SHORT TASK 1:
Lay out the rows from the data source as a Markdown table with the columns No. and Line, starting at the line that contains "pose: elev=257.9 azim=62.9" and ending at the last row, both included. Number each line and leave out blank lines.

SELECTED PASSAGE:

Construction underway

The construction of Hawke’s Bay’s new research and archives building, MTG Hawke’s Bay’s off-site storage facility, is now well underway. The floor will be laid in mid-April with the installation of exterior walls and roof happening soon after.

At the same time, the Hawke’s Bay collection is being prepared for its move to the new facility in 2025.

MTG Hawke’s Bay director Laura Vodanovich said that as construction proceeds, so does the complex task of packing up the collection and getting it ready for storage in its new home. 

“The Hawke’s Bay collection is officially valued in the millions, but really it is priceless,” she said.

“At the moment, items are housed in different locations, and they are being expertly sorted, packed, and labelled by the MTG Hawke’s Bay collections care, and access team.”

Hawke’s Bay’s Regional Research and Archives Centre will comprise a ‘lighthouse’ and a ‘darkhouse’.

The lighthouse will be an education, research and workspace, while the darkhouse will provide secure, temperature and humidity-controlled storage, with a focus on the protection and preservation of the collection.

“As a research and access facility, it will support the long-term care and protection of the collection, enable academic research and contribute to the advancement of knowledge in various fields, including art, history, taonga and design,” said Laura.

Hastings mayor Sandra Hazlehurst said it was heartening to see the construction progress.

“We are looking forward to seeing this thoughtful and beautiful design come alive, adding great depth to our city’s exciting architecture, and providing an important new avenue of learning and cultural understanding to our region. 

Napier mayor Kirsten Wise said the new facility would expand on what was already being offered by the existing regional arts and culture spaces.

SHORT TASK 2:
Carry on with the article about Hawke's Bay's new research and archives building, picking up right after its last sentence.

Rows from a data source:
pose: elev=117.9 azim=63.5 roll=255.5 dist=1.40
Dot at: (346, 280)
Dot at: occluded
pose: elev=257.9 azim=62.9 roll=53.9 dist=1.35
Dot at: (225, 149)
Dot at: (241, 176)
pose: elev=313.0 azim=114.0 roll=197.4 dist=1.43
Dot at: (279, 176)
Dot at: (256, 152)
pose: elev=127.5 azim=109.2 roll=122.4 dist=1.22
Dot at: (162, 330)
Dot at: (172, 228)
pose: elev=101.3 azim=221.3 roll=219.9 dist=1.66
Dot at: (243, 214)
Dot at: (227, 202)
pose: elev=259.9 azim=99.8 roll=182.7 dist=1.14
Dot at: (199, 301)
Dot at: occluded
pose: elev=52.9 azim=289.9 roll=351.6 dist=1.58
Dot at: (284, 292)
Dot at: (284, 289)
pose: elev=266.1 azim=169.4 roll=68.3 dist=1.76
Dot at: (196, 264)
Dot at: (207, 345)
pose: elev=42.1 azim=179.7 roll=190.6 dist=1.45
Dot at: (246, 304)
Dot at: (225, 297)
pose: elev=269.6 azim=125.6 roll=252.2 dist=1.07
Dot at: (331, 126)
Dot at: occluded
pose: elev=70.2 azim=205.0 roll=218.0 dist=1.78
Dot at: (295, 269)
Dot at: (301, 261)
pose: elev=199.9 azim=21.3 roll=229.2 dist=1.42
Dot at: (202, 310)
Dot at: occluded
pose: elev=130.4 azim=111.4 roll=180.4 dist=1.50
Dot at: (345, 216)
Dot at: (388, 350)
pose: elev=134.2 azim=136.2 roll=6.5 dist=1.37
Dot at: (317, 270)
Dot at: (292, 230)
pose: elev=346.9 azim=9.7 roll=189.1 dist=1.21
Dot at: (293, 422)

TASK ANSWER 1:
| No. | Line |
|---|---|
| 1 | pose: elev=257.9 azim=62.9 roll=53.9 dist=1.35 |
| 2 | Dot at: (225, 149) |
| 3 | Dot at: (241, 176) |
| 4 | pose: elev=313.0 azim=114.0 roll=197.4 dist=1.43 |
| 5 | Dot at: (279, 176) |
| 6 | Dot at: (256, 152) |
| 7 | pose: elev=127.5 azim=109.2 roll=122.4 dist=1.22 |
| 8 | Dot at: (162, 330) |
| 9 | Dot at: (172, 228) |
| 10 | pose: elev=101.3 azim=221.3 roll=219.9 dist=1.66 |
| 11 | Dot at: (243, 214) |
| 12 | Dot at: (227, 202) |
| 13 | pose: elev=259.9 azim=99.8 roll=182.7 dist=1.14 |
| 14 | Dot at: (199, 301) |
| 15 | Dot at: occluded |
| 16 | pose: elev=52.9 azim=289.9 roll=351.6 dist=1.58 |
| 17 | Dot at: (284, 292) |
| 18 | Dot at: (284, 289) |
| 19 | pose: elev=266.1 azim=169.4 roll=68.3 dist=1.76 |
| 20 | Dot at: (196, 264) |
| 21 | Dot at: (207, 345) |
| 22 | pose: elev=42.1 azim=179.7 roll=190.6 dist=1.45 |
| 23 | Dot at: (246, 304) |
| 24 | Dot at: (225, 297) |
| 25 | pose: elev=269.6 azim=125.6 roll=252.2 dist=1.07 |
| 26 | Dot at: (331, 126) |
| 27 | Dot at: occluded |
| 28 | pose: elev=70.2 azim=205.0 roll=218.0 dist=1.78 |
| 29 | Dot at: (295, 269) |
| 30 | Dot at: (301, 261) |
| 31 | pose: elev=199.9 azim=21.3 roll=229.2 dist=1.42 |
| 32 | Dot at: (202, 310) |
| 33 | Dot at: occluded |
| 34 | pose: elev=130.4 azim=111.4 roll=180.4 dist=1.50 |
| 35 | Dot at: (345, 216) |
| 36 | Dot at: (388, 350) |
| 37 | pose: elev=134.2 azim=136.2 roll=6.5 dist=1.37 |
| 38 | Dot at: (317, 270) |
| 39 | Dot at: (292, 230) |
| 40 | pose: elev=346.9 azim=9.7 roll=189.1 dist=1.21 |
| 41 | Dot at: (293, 422) |

TASK ANSWER 2:
“This new space will serve as a fitting home for the creativity, knowledge, and heritage of Te Matau-a-Māui Hawke’s Bay. It will mean our collection can be made more accessible to people for research and educational purposes.

“This building will have a crucial role in preserving and sharing the richness and diversity of our culture for present and future generations.”

Ngāti Kahungunu Iwi Incorporated chair Bayden Barber said he was looking forward to having the region’s taonga relocated.

“In this location the collection will be more accessible in a state-of-the-art facility for iwi, hapū, whānau and community to reconnect with their precious taonga.”

Hawke’s Bay Museums Trust representative Jeanette Kelly said it was very gratifying to see the progress being made, after years of mahi and fundraising.

“We are extremely grateful to those who have contributed funding to support this project, and our fundraising efforts will continue so we can ensure we have a facility befitting the prestige of this collection.”

MTG Hawke’s Bay is the kaitiaki (guardian) of the collection. It is one of the most significant regional collections in New Zealand, comprising around 90,000 artefacts acquired over 150 years.  At any one time, about 600 items are on display at MTG Hawke’s Bay, with displays changed six to eight times over a year on average.

Items in the Hawke’s Bay collection include the complete archives of New Zealand’s three most significant post-war textile designers William Mason, Avis Higgs and Frank Carpay, 6000 taonga tuku iho, which have been carved, woven, plaited, hewn, lashed and flaked, and handed down through generations together with their rich stories, and a significant collection of written works by William Colenso, an important early New Zealand missionary, botanist, and Hawke’s Bay resident, recognised for his contribution to botanical exploration, scientific inquiry, and cultural exchange.

The ‘lighthouse/darkhouse’ project has been funded with the assistance of $5.79m from the New Zealand Lotteries Commission, and $9m from the Manatū Taonga-Ministry for Culture and Heritage’s Regional Culture and Heritage Fund. Hastings District Council and Napier City Council purchased the property for $3.05 million, with a 50/50 split. Of the $7.7 million construction cost, Hastings has contributed $4.565 million while Napier has contributed $3.135 million 

Editorial notes

The Hawke’s Bay Museums Trust is kaitiaki for the collection.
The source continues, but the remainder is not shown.